This is an old thread and dates back to 2006. But It seems trends must have changed for the better in the last 9 years. But we are still seeing a favoristism towards certain body types.


My daughter is 5'6" and tiny waisted, long neck and arms, but she does not have the 2/1 leg to torso ratio.Her shoulders are broader than her hips. But her hips are wider than her tiny waist. In street clothes she is very petitie.In the studio she is small to medium, but not a pixie or waif. She also does not appear sporty or athletic, which seemed like the ballet world was starting to accept. But my daughter is niether pixie looking, nor athletic looking. She is somewhere in the middle.


My daughter is 15 years old and 5"6". She does have mini curves.But she has had a tiny waist all her life. At 6 and 7 when some girls had bellies and no hips. My daughter had a flat stomach and a tiny waist line. She is an athlete, as I beleive all dancers are athletes. But she is not at all sporty or sporty looking.Out in public, complete strangers at Starbucks or elswhere have asked if she is a ballet dancer. They thought not only did she "look" like a "ballerina" but she carried herself like one.

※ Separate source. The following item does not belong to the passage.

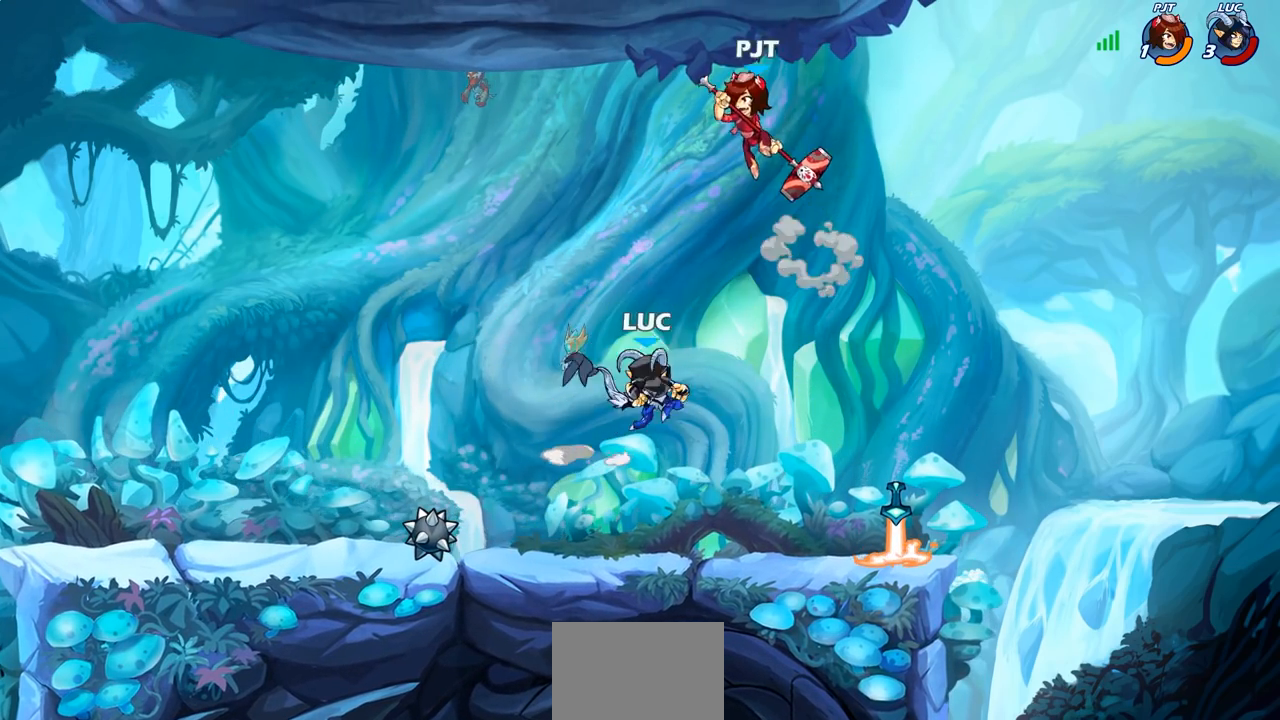
{"buttons": ["R1", "R2"], "left_stick": "down-left", "right_stick": "center", "events": [[217, "left_stick", "left"], [283, "left_stick", "down-left"], [450, "R2", "down"], [467, "R1", "down"]]}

However, my daughter does not beleive she has the perfect ballet body, especially based on Balanchine's prefrences. With conversations between peers and articles she has read, she feels she doesn't have the perfect ballet body. In many ways she has all the boxes ticked. But there are a few that are not. Like the 2 to 1 leg to torso ratio. She makes very healthy food choices. In fact, she is very pleased with her body and says she will not put herself through anorexia to achieve something that is not natural or healthy.In fact she feels stronger and healthier as a dancer than the 1 or 2 of her peers who do seem to have "that" body.

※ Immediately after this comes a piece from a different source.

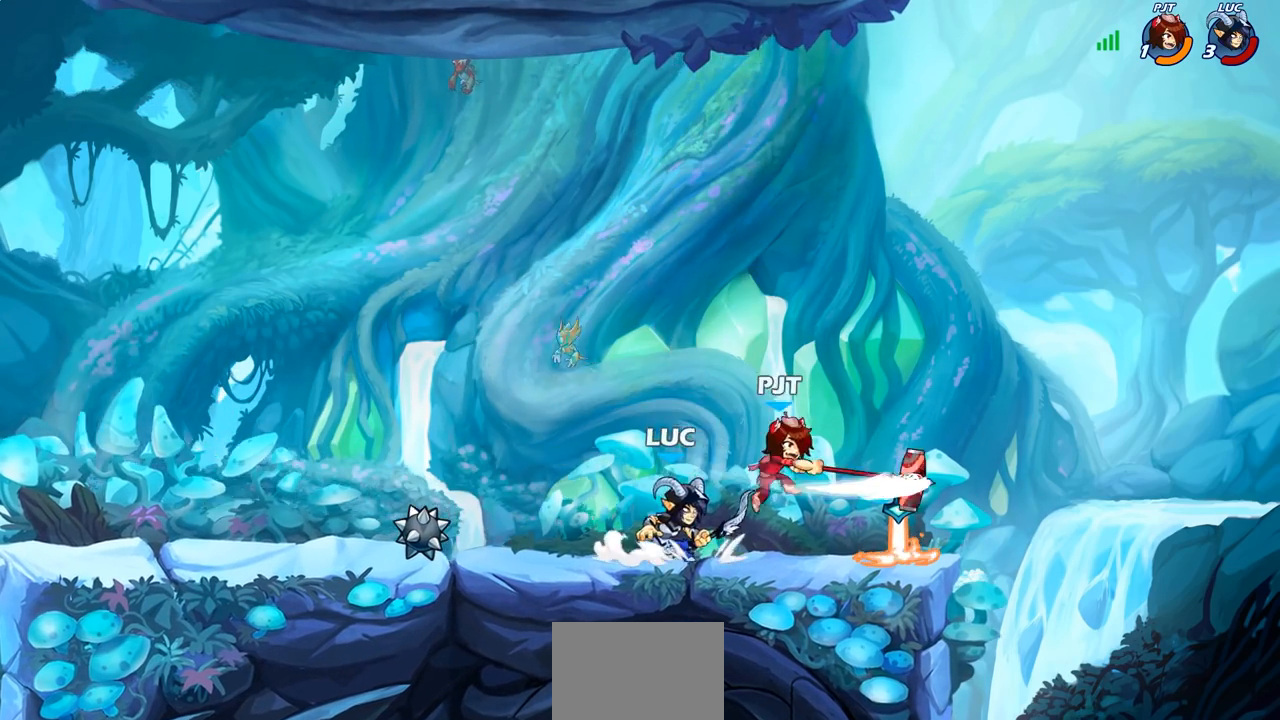
{"buttons": [], "left_stick": "center", "right_stick": "center", "events": [[117, "R1", "up"], [117, "R2", "up"], [167, "left_stick", "right"], [250, "SQUARE", "down"], [367, "SQUARE", "up"], [467, "left_stick", "center"]]}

Still some of those girls (1 or 2 per level) while not seeming stronger as a dancer, have been advanced ahead of their abilities.These girls who are promoted ahead of their skill set or abilities seem to have advanced based solely on that Balanchine body type. Very sweet girls.No hard feelings. Just a very obvious and clear observation. When there are 12 girls (approx.) to a level, it is pretty easy to spot the girls with those bodies that are technically lagging behind, but have "the Balanchine look" preferred by our school artistic director.


So have trends changed? Our AD is amazing. But very old school.She is sweet and talented, and a great teacher. But does give more opportunities to her preferences. Still, she is not the only incredible teacher in a week that my daughter encounters. I feel my daughter is recieving a well rounded dance education.But I worry about self esteem and body image.Even though she is confident, she does not have that Balanchine preference and she is aware of it.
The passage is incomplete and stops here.